Hindu law is based on ancient scriptures and has evolved over time as a result of court decisions. The Hindu Marriage Act, Hindu Succession Act, Hindu Adoption and Maintenance Act, and Hindu Minority and Guardianship Act were all passed to codify some of the rules that apply to Hindus. The Hindu Succession Act which codified regulations pertaining to succession and inheritance of individual and joint family property, is the most important of these laws. The rights of a Hindu daughter in property is the subject of this article.

Daughter’s Right in Father’s Self Acquired Property 一

Property is divided into two broad headings under Hindu law for the purposes of inheritance:
(1) Joint Family Property and
(2) Self-Acquired Property

All property inherited by a son from his father, paternal grandfather, or paternal great-grandfather is referred to as Joint Family Property. All other property is classified as self-acquired property.

A daughter has the same rights to acquire, possess, and dispose of property and is treated as Class I heir. Today, a woman's ability to acquire, keep, and dispose of property is essentially unrestricted. Daughters have an equal portion of both their father's self-acquired and ancestral property. Daughters have become coparceners since the Supreme Court’s decision in 2005.

Daughters’ Right in Ancestral Property 一 

HUF (Hindu Undivided Family) is a unique notion recognised by Hindu law, which refers to a group of people who are lineally derived from a common male ancestor and are linked to one another by birth or marriage. A joint family's members are separated into two groups. All coparceners fall into the first group, which includes individuals who have joined the family via birth or adoption. The second group consists of female members who have joined the family as a result of their marriage to a male family member. The coparceners are all members, but the opposite is not true.

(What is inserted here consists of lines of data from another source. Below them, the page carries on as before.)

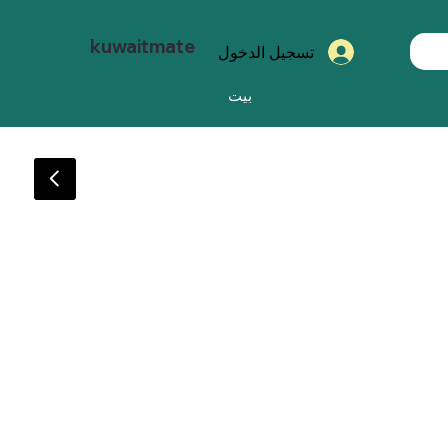
kuwaitmate
تسجيل الدخول
بيت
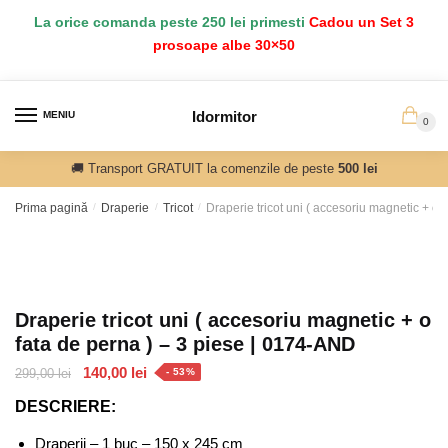
Salt
Sari
La orice comanda peste 250 lei primesti
Cadou un Set 3
la
la
prosoape albe 30×50
navigare
conținut
Idormitor
MENIU
0
🚚 Transport GRATUIT la comenzile de peste
500 lei
Prima pagină
/
Draperie
/
Tricot
/
Draperie tricot uni ( accesoriu magnetic + o 
Draperie tricot uni ( accesoriu magnetic + o
fata de perna ) – 3 piese | 0174-AND
Prețul
Prețul
140,00
lei
299,00
lei
- 53%
inițial
curent
DESCRIERE:
a
este:
fost:
140,00 lei.
Draperii – 1 buc – 150 x 245 cm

Prior to the revision of the law, only male members were considered coparceners; however, as of September 9, 2005, girls are also considered coparceners and have the same rights as sons. A daughter had no right to a portion of the joint family property, preceding the amendment in the Law. The daughter, on the other hand, was entitled to a share of her father's interests in the joint family upon his death, just as if it were his individual property. In order to determine the father's portion of the property, a notional split was assumed to have occurred shortly before his death. If the male has no female heirs, his portion of the joint family property will pass to the surviving coparceners on the basis of survivorship. 

Section 6 of the Hindu Succession Act, 1956, which deals with the coparcener's right in joint HUF property, was changed on September 9, 2005, with effect from that date. After this modification, the daughter is considered a coparcener from the moment she is born, and she has all the rights that come with being a coparcener, such as the right to seek for the property to be partitioned and the right to become Karta of the HUF. It's worth noting that, even after the amendment, only the daughter born into the family receives coparcenary rights, not the other female members who join the family by marriage. They are still recognised as members only, and hence are not able to request the division.

Though the daughter no longer belongs to her parents' HUF following the marriage, she remains a coparcener. When a daughter dies, her legal heirs get her portion of the joint family property. The portion that a daughter receives upon division is her personal property, which she is free to use as she sees fit. It should be emphasised that a daughter does not have the right to give her half of the HUF property while she is alive, but she can do so through a will. If she dies without a will, her legal heirs will get her part of the joint property.

 

The Hindu Succession Act of 1956, as amended in 2005, deals with Hindu daughters' rights to ancestral property. In the case of Rakesh Sharma v. Vineeta Sharma
Even if the father died before the Hindu Succession (Amendment) Act, 2005, a three-judge panel of the Hon'ble Supreme Court of India declared that daughters had the same entitlement to ancestral property as sons.

Conclusion 

A daughter can claim a title to coparcenary property under Hindu succession. A coparcenary property includes both, ancestral and self-acquired property of the father. While ancestral property is shared equally by all members of the coparcenary, self-acquired property is managed at the discretion of the individual.